Chung-Ching Hua,1 Liang-Che Chang,2 Jo-Chi Tseng,1 Chien-Ming Chu,1 Yu-Chih Liu,1 and Wen-Bin Shieh1

1Department of Internal Medicine, Chang Gung Memorial Hospital & Chang Gung University, Keelung, Taiwan
2Department of Pathology, Chang Gung Memorial Hospital & Chang Gung University, Keelung, Taiwan

Received 1 June 2010; Accepted 1 June 2010

Copyright © 2010 Hindawi Publishing Corporation. This is an open access article distributed under the Creative Commons Attribution License, which permits unrestricted use, distribution, and reproduction in any medium, provided the original work is properly cited.
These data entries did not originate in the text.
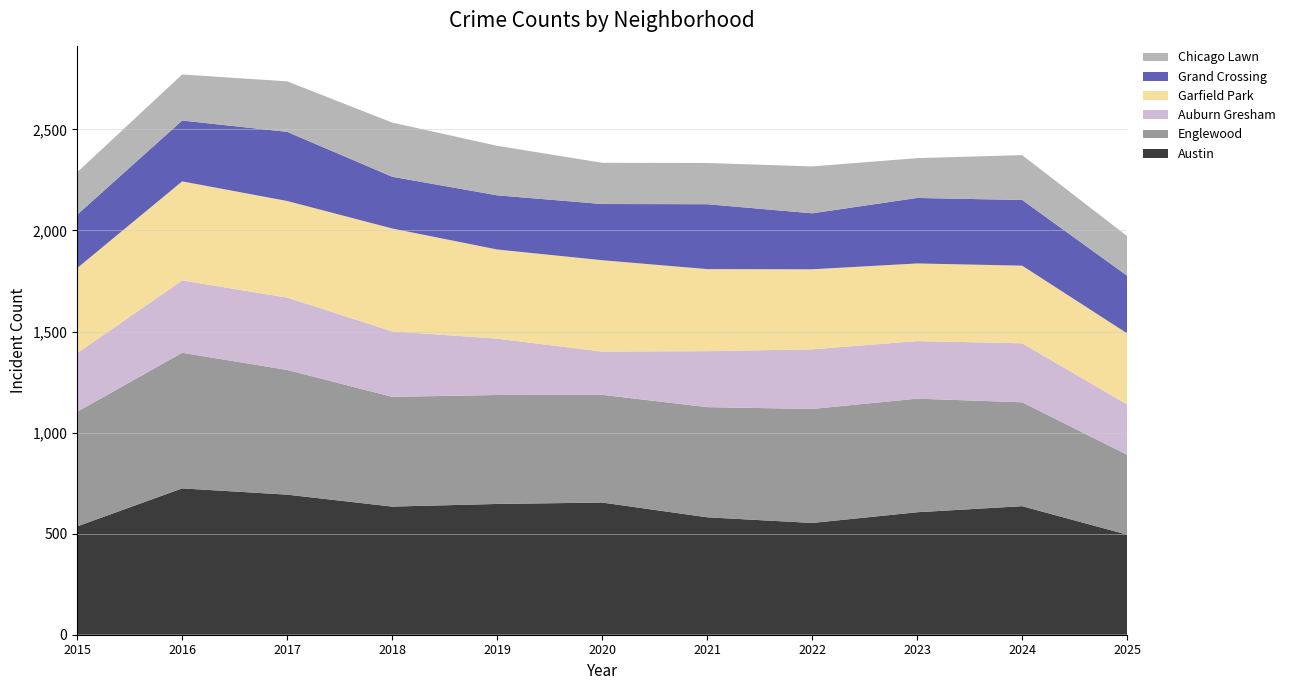

Reading right to left, extract all data points from this chart.

Austin: 495	636	606	553	581	654	647	634	693	724	536
Englewood: 395	514	562	564	545	533	539	543	617	671	567
Auburn Gresham: 249	292	285	295	277	214	279	324	358	358	290
Garfield Park: 352	384	384	396	406	452	441	509	478	490	421
Grand Crossing: 285	325	324	277	321	278	268	256	342	301	264
Chicago Lawn: 196	222	197	232	204	204	245	268	250	228	210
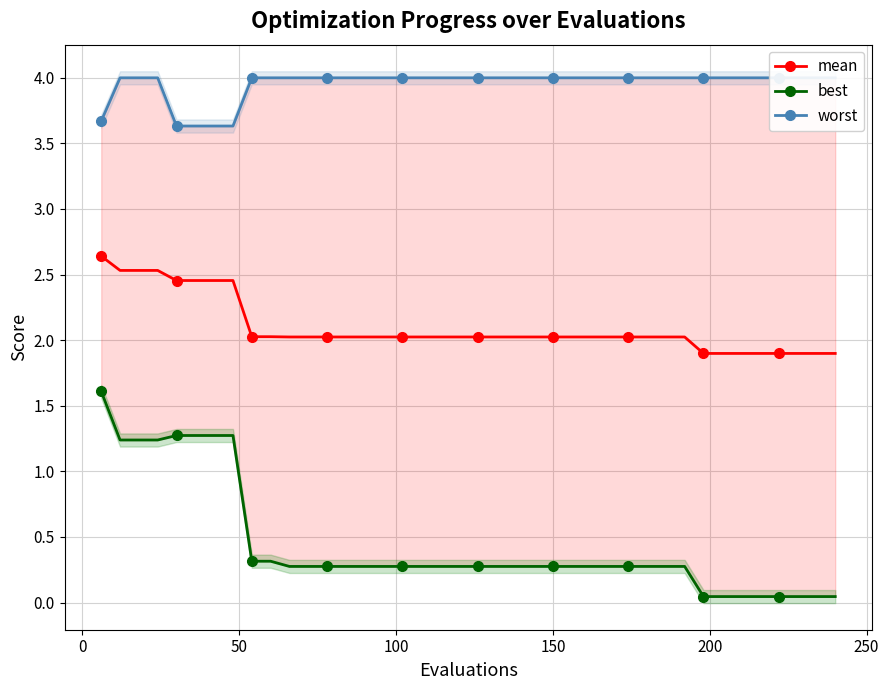

What is the lowest value of the mean series?

1.9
Nuclear factor (erythroid-derived 2)-like 2 (Nrf2) protects against oxidative stress which is important in the pathogenesis of chronic obstructive pulmonary disease (COPD). Three single nucleotide polymorphisms and 1 triplet repeat polymorphism are found in the promoter region of the Nrf2 gene. Molecular haplotyping of the Nrf2 promoter region was performed using DNA obtained from the peripheral blood of 69 COPD patients. The luciferase activities of Nrf2 promoter constructs containing all possible combinations of the 4 polymorphisms were determined and found to differ among the 16 haplotypes.The haplotypes isolated from the subjects were divided into 3 groups (L: low; M: medium; H: high) on the basis of luciferase activities. The proportions of subjects belonging to global initiative for chronic obstructive lung disease stage 3 or 4 decreased from the group with the LL haplotype to that with the HH haplotype. Presence of the LH or MM haplotype (hazard ratio, 3.36; 95% confidence interval, 1.16–9.69), gender (0.13; 0.02–0.67), and post-bronchodilator FEV1 value of predicted (0.95; 0.91–0.99) are significant predictors of respiratory failure development.The haplotype of the Nrf2 gene promoter affects its activity, and is associated with the severity and the development of respiratory failure in COPD.